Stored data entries
= Beginning of Section =

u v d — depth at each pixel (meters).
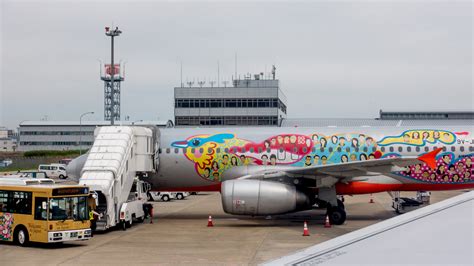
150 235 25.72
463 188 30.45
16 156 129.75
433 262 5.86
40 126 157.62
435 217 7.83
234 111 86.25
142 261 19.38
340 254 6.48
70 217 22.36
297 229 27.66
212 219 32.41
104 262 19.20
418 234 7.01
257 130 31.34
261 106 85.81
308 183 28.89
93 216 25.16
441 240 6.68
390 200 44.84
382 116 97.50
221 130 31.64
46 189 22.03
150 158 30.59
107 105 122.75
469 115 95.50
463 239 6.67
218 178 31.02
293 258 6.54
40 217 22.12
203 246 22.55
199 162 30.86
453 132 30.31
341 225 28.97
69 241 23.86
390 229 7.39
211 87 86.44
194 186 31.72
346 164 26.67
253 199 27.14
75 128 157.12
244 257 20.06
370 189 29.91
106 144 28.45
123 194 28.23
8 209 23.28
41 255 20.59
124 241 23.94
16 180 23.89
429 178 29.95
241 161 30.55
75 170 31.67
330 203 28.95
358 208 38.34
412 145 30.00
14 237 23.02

= End of Section =
= Beginning of Section =

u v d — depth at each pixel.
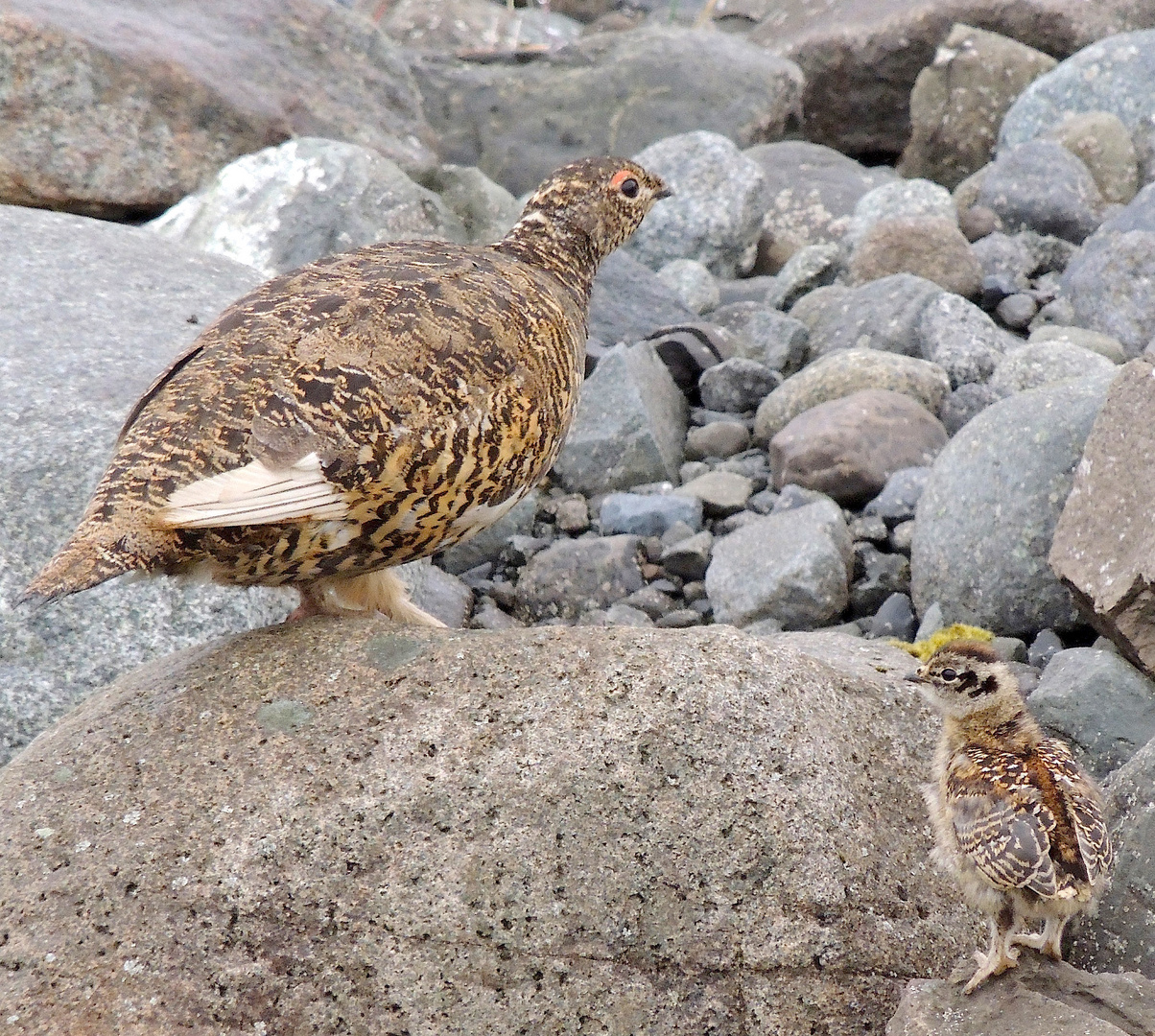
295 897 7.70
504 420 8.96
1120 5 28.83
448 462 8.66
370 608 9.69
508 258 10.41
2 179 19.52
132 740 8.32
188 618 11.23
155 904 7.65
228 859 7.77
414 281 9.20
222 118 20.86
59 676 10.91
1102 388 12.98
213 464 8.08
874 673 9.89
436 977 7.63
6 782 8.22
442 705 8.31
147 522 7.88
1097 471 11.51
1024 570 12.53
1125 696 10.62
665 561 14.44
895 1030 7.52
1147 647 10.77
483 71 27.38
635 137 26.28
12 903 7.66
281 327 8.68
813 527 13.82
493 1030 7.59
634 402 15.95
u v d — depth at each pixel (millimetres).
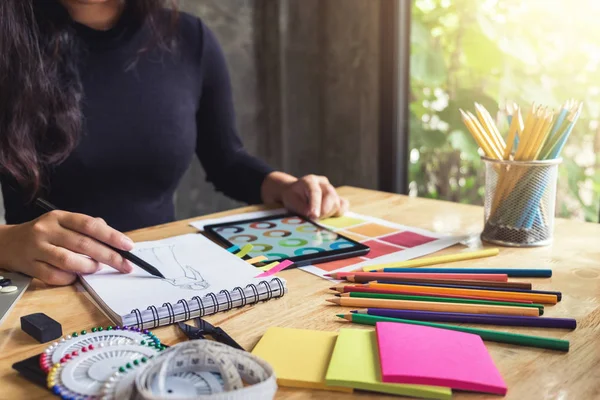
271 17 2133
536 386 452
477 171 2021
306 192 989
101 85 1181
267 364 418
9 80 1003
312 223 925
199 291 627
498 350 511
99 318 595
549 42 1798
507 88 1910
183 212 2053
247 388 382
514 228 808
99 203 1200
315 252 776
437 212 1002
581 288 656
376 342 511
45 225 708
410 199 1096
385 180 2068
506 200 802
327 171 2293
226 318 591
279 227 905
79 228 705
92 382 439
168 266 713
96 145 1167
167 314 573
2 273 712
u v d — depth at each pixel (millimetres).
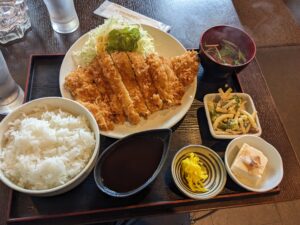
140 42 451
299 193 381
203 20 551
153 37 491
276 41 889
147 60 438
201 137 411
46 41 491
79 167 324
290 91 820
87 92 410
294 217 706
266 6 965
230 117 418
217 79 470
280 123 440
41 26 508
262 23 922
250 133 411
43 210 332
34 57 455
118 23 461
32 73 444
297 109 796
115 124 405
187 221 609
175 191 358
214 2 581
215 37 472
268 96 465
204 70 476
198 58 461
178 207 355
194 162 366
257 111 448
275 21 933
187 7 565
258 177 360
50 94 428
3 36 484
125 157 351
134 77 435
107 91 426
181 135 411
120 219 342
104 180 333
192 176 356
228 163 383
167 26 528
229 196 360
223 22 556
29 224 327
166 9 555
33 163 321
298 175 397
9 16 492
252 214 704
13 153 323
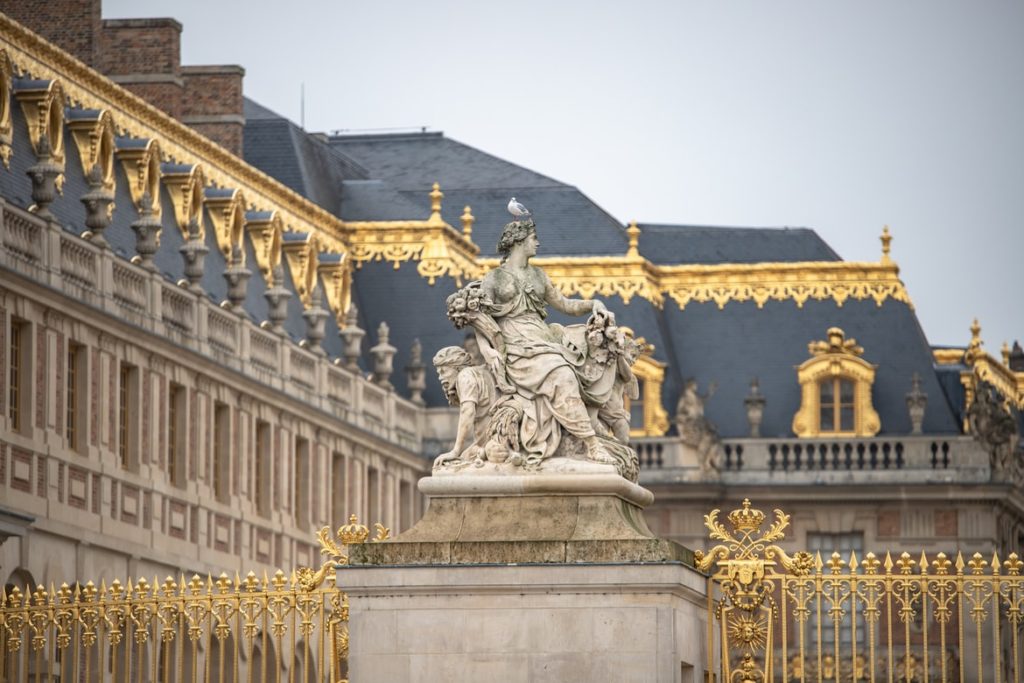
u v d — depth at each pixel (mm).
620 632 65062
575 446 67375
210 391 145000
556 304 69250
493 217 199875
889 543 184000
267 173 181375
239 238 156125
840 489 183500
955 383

= End of Section =

- _THE PROBLEM_:
Wherever the word "depth" appears in the entries above, copy that line.

- _YOUR SOLUTION_:
u v d — depth at each pixel (meters).
u v d — depth at each pixel.
u v d — depth at each pixel (millimetres).
u v d — depth at each pixel (millimetres).
u v d — depth at each pixel (mm).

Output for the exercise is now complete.